Information supplied:
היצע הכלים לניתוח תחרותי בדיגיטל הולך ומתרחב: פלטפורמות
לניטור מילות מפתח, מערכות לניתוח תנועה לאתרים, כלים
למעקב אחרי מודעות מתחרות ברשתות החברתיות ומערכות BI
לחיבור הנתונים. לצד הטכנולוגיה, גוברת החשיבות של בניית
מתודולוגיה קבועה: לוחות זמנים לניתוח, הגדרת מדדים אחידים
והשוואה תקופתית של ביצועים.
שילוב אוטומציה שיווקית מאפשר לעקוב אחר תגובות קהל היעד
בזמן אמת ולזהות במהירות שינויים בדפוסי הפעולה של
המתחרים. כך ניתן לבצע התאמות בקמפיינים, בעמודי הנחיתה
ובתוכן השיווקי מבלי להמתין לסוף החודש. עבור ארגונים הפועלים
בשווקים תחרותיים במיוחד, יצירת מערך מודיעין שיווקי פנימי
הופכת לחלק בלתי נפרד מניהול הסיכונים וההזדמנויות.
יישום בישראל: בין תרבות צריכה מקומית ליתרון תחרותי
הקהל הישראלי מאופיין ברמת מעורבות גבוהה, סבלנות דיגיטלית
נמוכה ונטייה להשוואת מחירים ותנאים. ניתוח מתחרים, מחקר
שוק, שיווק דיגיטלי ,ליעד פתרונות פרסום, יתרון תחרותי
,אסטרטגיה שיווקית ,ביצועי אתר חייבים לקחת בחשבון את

---

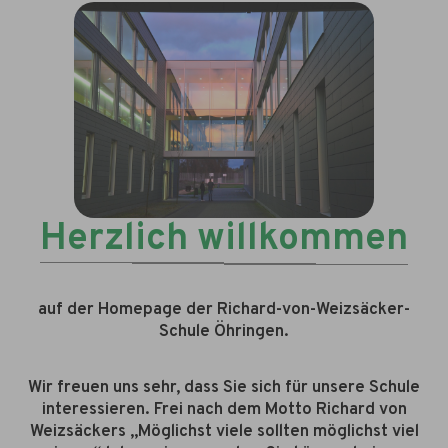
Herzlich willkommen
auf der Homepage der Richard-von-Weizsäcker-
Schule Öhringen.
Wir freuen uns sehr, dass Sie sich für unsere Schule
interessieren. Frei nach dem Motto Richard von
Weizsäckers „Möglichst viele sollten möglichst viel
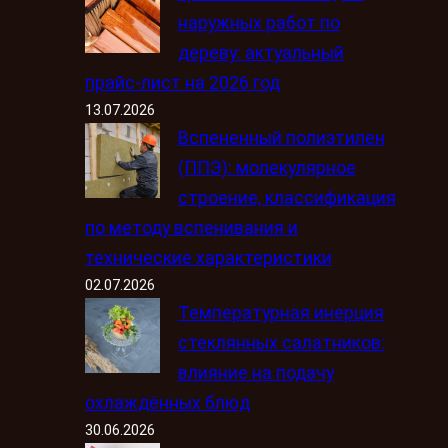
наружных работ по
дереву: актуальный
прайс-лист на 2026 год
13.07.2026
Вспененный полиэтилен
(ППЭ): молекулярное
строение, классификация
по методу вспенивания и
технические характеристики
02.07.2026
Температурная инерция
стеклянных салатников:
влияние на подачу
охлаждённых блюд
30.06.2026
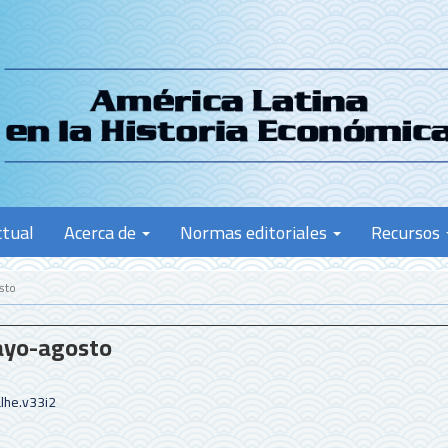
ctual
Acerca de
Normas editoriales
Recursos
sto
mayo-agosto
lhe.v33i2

About this exercise: Go to the line in the material above that contains "היצע הכלים לניתוח" and copy exactly from there through the line that contains "לקחת בחשבון את", stopping after it.

Exercise solution:
היצע הכלים לניתוח תחרותי בדיגיטל הולך ומתרחב: פלטפורמות
לניטור מילות מפתח, מערכות לניתוח תנועה לאתרים, כלים
למעקב אחרי מודעות מתחרות ברשתות החברתיות ומערכות BI
לחיבור הנתונים. לצד הטכנולוגיה, גוברת החשיבות של בניית
מתודולוגיה קבועה: לוחות זמנים לניתוח, הגדרת מדדים אחידים
והשוואה תקופתית של ביצועים.
שילוב אוטומציה שיווקית מאפשר לעקוב אחר תגובות קהל היעד
בזמן אמת ולזהות במהירות שינויים בדפוסי הפעולה של
המתחרים. כך ניתן לבצע התאמות בקמפיינים, בעמודי הנחיתה
ובתוכן השיווקי מבלי להמתין לסוף החודש. עבור ארגונים הפועלים
בשווקים תחרותיים במיוחד, יצירת מערך מודיעין שיווקי פנימי
הופכת לחלק בלתי נפרד מניהול הסיכונים וההזדמנויות.
יישום בישראל: בין תרבות צריכה מקומית ליתרון תחרותי
הקהל הישראלי מאופיין ברמת מעורבות גבוהה, סבלנות דיגיטלית
נמוכה ונטייה להשוואת מחירים ותנאים. ניתוח מתחרים, מחקר
שוק, שיווק דיגיטלי ,ליעד פתרונות פרסום, יתרון תחרותי
,אסטרטגיה שיווקית ,ביצועי אתר חייבים לקחת בחשבון את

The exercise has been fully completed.